Revolutionary Photographers

This image of Che, noble and defiant, with tilted beret and flowing locks, rapidly spread to T-shirts and album covers, and was soon taken up by advertisers targeting youth…

 

According to his Guardian obituary, photographer Alberto Korda was living “an expensive playboy lifestyle” in Havana when he found a new calling:

[H]is life was transformed by the Cuban revolution of 1959. On an assignment in the countryside soon after the guerrillas defeated the dictator Batista, he encountered such poverty that he was converted to the revolutionary cause. He began to follow the new Cuban leaders around, offering his photos to the newspaper Revolución, whose offices were close to his studios.

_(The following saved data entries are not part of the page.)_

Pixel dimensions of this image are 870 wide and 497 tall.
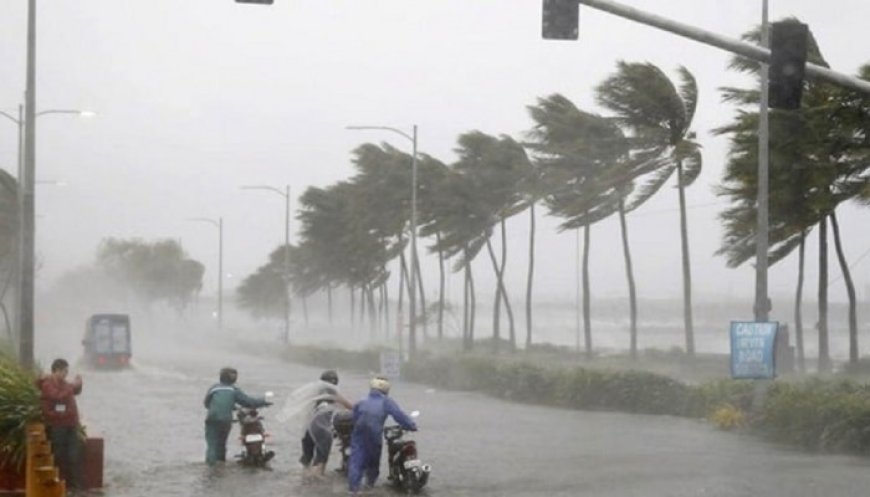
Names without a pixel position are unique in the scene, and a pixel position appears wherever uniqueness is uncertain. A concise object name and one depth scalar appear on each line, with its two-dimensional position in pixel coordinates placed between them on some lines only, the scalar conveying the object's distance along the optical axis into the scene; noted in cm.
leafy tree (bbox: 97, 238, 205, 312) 14638
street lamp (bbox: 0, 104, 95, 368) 2420
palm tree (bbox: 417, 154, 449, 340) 6269
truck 6562
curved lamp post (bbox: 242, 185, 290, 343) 7556
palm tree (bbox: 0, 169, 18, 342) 5744
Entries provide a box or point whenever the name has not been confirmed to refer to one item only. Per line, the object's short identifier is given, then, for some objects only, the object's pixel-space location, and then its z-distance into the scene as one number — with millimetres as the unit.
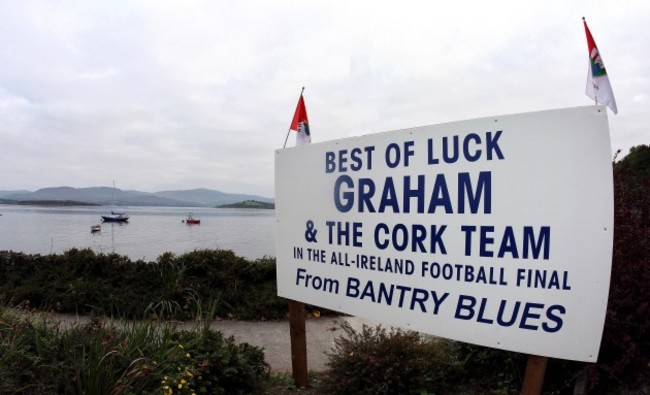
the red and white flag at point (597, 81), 2834
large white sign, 2721
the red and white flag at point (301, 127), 4855
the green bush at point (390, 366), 3684
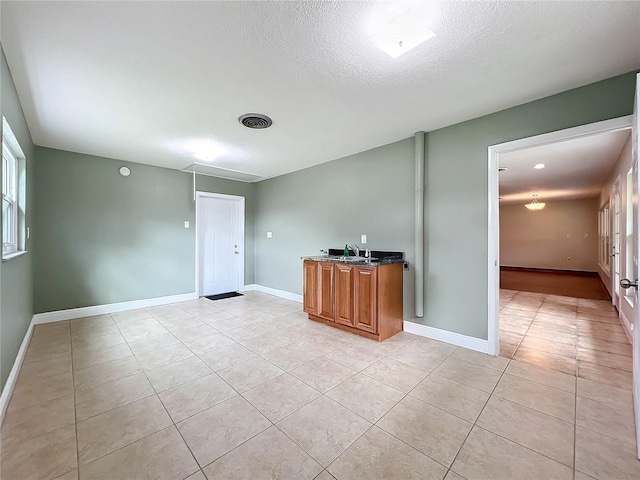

He spent 10 years as Fidel Castro’s official photographer, using his skills to humanise the revolutionary leader’s image in off-duty scenes – sharing moments with Ernest Hemingway and Jean-Paul Sartre, or confronting a caged tiger at the New York Zoo.

It was while on an assignment for Revolución in 1960 that Korda took the famous photo of Che…

Che Guevara was a Marxist revolutionary who fought in Cuba, the Congo, and Bolivia. One morning Korda snapped his photo at a memorial service. It was to become one of the most reproduced images in history. Korda, who gave the photograph away as a gift, would earn no money from it.

 

Photo credit: Graffiti in Bergen, Norway, of Che Guevara wearing his iconic ‘Guerrillero Heroico’ photograph. Sveter, January 2009 via Wikimedia Commons

***

“Almost every major event that shaped our modern world had 10, 15 well-known photographers who documented it. In this massive event in China there was only Li…

 

In 1966, Mao Zedong began a catastrophic decade known as the Cultural Revolution.  One newspaper photographer in the northeast of China, Li Zhensheng, played a crucial historical role. His Washington Post obituary explains:

The Cultural Revolution, launched by Mao to re-inject proletarian Communist fervor into his flagging national project, sent tens of millions of young zealots onto China’s streets. They staged public show trials, beatings, criticism sessions and “home raids” of bureaucrats and intellectuals. They turned on their teachers, co-workers, friends and parents. The turmoil, which Mao initiated to assert his authority and purge political rivals, is estimated to have caused 1.5 million deaths, many by suicide.

Working during that era as a state newspaper photographer, Mr. Li defied instructions to destroy negatives that contradicted official propaganda. He stored 30,000 negatives under his floorboards, waiting for the right moment to release them.

Li documented these horrors and, like many of his countrymen, was swept up by them: he spent two years in a re-education camp.

The Cultural Revolution ended only after Mao’s death in 1976. It remains a sensitive topic in China, and despite its enormity, there are relatively few publicly available photographs.

Li, after emigrating to the United States, was able to publish his photographs in 2003.

“Terrible things happened. We have a responsibility to speak about them. We must speak about them.”